I did notice Colony was written in Fortran! Wow, the author must be a physicist at ZSL anyway...
If you have a defined number of SNPs - sounds small to medium data set - then I'd use Arlquein http://cmpg.unibe.ch/software/arlequin35/Arl35Methods.html, Arlquin does loads of pop gen BTW its very famous for AMOVA BTW (very cool calculation). HAPLOVIEW has been used for LD, these authors used it here, what surprised me was they avoided using Arlequin for the LD but used HAPLOVIEW. There's a plethora of recent LD algorithms, never used them so can' say, e.g. quickLD, stuff in R.
What I am definitely saying is the LD works on from raw alleles Thats the most important part of this response. I've attempted to describe the rationale below.

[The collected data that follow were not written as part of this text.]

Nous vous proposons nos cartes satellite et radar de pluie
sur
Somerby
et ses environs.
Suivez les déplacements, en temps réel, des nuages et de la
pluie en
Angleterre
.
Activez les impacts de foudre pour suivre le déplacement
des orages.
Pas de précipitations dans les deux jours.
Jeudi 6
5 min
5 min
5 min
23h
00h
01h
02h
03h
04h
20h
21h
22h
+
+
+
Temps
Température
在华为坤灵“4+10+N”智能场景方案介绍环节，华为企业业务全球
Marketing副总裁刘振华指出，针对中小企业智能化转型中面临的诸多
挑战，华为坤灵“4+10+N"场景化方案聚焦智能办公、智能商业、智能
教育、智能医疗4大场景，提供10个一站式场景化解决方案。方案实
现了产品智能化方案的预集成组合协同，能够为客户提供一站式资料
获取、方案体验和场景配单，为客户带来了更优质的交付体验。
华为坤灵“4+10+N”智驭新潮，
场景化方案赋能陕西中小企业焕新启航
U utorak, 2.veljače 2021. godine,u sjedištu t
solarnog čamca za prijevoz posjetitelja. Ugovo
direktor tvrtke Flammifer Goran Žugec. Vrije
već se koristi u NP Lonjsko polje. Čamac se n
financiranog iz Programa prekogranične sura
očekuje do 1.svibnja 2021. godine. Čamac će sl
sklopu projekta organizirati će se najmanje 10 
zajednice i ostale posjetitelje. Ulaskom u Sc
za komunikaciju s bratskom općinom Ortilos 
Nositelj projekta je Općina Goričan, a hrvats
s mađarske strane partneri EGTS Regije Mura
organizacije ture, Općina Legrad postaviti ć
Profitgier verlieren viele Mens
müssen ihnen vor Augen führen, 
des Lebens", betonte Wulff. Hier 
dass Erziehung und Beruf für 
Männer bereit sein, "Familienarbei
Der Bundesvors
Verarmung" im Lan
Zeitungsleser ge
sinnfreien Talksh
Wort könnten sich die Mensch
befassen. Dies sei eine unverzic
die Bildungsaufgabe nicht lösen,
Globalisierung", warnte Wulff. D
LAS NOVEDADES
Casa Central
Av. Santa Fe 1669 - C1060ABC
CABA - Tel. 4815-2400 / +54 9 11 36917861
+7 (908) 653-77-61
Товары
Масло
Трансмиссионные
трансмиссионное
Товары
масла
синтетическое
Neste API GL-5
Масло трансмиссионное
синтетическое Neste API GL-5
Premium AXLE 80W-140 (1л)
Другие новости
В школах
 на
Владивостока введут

If this is human genomes, or large genome data I'd would recommend plink analysis performed directly on your data, as described here https://www.cog-genomics.org/plink/1.9/ld
Using any sort of matrix will remove the linkage disequilibrium signal, IF its a single matrix for all your data. If its multiple matrices you can perform a correlation statistic between the matrices - but its better just to do a straight linkage disequilibrium calculation, e.g. plink.
The reason why correlation matrices will fail is because LD needs to identify incongruence/disparity and whether that incongruence occurs within random expectations.
Basically you are making a phylogenetic tree - thats what the correlation matrix is about, but the tree assumes clonality. LD is about deviation from random expectations (equilibrium), so either a random distribution, e.g. Poison or a randomisation process is needed. What I'm attempting to say is "a tree" (single matrix) and LD are very different calculations. Whilst, technically you can do LD via matrices (plural), its better to do a LD calculation from the raw alleles.
From the comments, it appears a "tree like structure" (ancestors) is wanted to direct an LD calculation.
What you can do is subdivide the populations and perform LD on each subdivision. A tree (here using a correlation or kinship matrix) is a continuum so it's at what point do you call the the subdivision? Its doable but the information is not presented here.
What you can do is use "Structure" - this has been upgraded alot. This is a HWE, I think using Bayes and it designates how many populations (at LD) are present in your data. You can then perform a specific LD directly on each subdivision.
If you compare the output of "Structure",basically Bayesian HWE you should see a correlation with your kinship matrix. What you are inferring is a partial LD parameter that will define ancestry and whilst its doable it has never been calculated in this manner that I'm aware of: its random or it ain't and thats the criteria of significance. This is definitely how LD works in small genomes (everything below higher eukaryotes).